Convert from/to SDMX

sdmx.convert and sdmx.convert.common provide generic and extensible features for converting:

  • from sdmx.message and sdmx.model objects to arbitrary Python data structures, or

  • from arbitrary Python data structures to sdmx objects.

The included sdmx.convert.pandas, PandasConverter, and to_pandas() build on these features to provide conversion to types from the pandas package. This conversion is not described by the SDMX standards; in other words, it is particular to the sdmx package.

In contrast, submodules of sdmx.writer, to_csv(), and to_xml() provide conversion to standard Standard formats.

User code can also subclass Converter or DispatchConverter to convert to/from other Python types or non-standard formats.

class sdmx.convert.common.Converter[source]

Base class for conversion to or from sdmx objects.

convert(data: Any, **kwargs) Any[source]

Convert data.

classmethod handles(data: Any, kwargs: dict) bool[source]

Return True if the class can convert data using kwargs.

class sdmx.convert.common.DispatchConverter[source]

Base class for recursive converters.

Usage:

Example

>>> from sdmx.convert.common import DispatchConverter
>>> class CustomConverter(DispatchConverter):
...     pass
>>> @CustomConverter.register
... def _(c: "CustomConverter", obj: sdmx.model.ItemScheme):
...     ... code to convert an ItemScheme ...
...     return result
>>> @CustomConverter.register
... def _(c: "CustomConverter", obj: sdmx.model.Codelist):
...     ... code to convert a Codelist ...
...     return result
convert(obj, **kwargs)[source]

Convert data.

classmethod register(func: Callable)[source]

Register func as a conversion function.

func must have an argument named obj that is annotated with a particular type.

convert.pandas: Convert to pandas objects

PandasConverter(format_options, attributes, ...)

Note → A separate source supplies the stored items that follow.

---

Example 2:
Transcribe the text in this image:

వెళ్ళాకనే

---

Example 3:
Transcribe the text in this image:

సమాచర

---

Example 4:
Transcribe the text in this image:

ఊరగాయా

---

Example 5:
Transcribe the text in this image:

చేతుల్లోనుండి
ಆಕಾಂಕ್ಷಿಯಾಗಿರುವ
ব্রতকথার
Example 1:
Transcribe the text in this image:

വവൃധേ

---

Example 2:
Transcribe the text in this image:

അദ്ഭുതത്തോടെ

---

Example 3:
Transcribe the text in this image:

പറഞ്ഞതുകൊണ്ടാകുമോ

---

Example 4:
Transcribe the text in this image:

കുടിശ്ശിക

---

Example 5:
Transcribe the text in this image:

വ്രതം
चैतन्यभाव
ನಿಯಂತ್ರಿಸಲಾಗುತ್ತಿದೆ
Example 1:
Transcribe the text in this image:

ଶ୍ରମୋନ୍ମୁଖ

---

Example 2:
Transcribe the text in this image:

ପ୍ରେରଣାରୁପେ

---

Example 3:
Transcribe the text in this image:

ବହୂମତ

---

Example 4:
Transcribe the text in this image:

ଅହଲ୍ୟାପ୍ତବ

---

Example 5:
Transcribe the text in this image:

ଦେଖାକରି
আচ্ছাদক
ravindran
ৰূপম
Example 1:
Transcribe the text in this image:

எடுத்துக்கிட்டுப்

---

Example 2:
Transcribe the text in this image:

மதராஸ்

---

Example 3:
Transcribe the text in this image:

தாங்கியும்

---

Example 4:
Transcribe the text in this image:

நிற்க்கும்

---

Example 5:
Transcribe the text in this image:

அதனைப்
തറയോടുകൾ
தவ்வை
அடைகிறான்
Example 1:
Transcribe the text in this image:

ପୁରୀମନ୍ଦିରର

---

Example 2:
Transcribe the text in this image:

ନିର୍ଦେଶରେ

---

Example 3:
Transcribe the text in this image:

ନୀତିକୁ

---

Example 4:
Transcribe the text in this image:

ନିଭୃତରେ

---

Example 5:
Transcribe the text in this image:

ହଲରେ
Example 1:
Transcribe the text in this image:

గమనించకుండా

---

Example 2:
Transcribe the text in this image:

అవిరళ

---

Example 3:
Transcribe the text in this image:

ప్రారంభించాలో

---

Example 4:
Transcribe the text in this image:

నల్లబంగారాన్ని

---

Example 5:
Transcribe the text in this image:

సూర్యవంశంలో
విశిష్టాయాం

Convert SDMX messages and IM objects to pandas.DataFrame and similar.

convert_dataset(c, obj)

Convert DataSet.

convert_datamessage(c, obj)

Convert DataMessage.

convert_itemscheme(c, obj)

Convert ItemScheme.

convert_structuremessage(c, obj)

Convert StructureMessage.

Other objects are converted as follows:

Component

The id attribute of the concept_identity is returned.

DataMessage

The DataSet or data sets within the Message are converted to pandas objects. Returns:

dict

The values of the mapping are converted individually. If the resulting values are str or Series with indexes that share the same name, then they are converted to a Series, possibly with a pandas.MultiIndex. Otherwise, a DictLike is returned.

DimensionDescriptor

The components of the DimensionDescriptor are converted.

list

For the following obj, returns Series instead of a list:

  • a list of Observation: the Observations are converted using convert_dataset().

  • a list with only 1 DataSet <.BaseDataSet (e.g. the data attribute of DataMessage): the Series for the single element is returned.

  • a list of SeriesKey: the key values (but no data) are returned.

NameableArtefact

The name attribute of obj is returned.

Todo

Support selection of language for conversion of InternationalString.

Code reference

Convert sdmx.message and model objects to pandas objects.

sdmx.convert.pandas.ALL_CONTENTS = {'category_scheme', 'codelist', 'concept_scheme', 'constraint', 'dataflow', 'organisation_scheme', 'structure'}[source]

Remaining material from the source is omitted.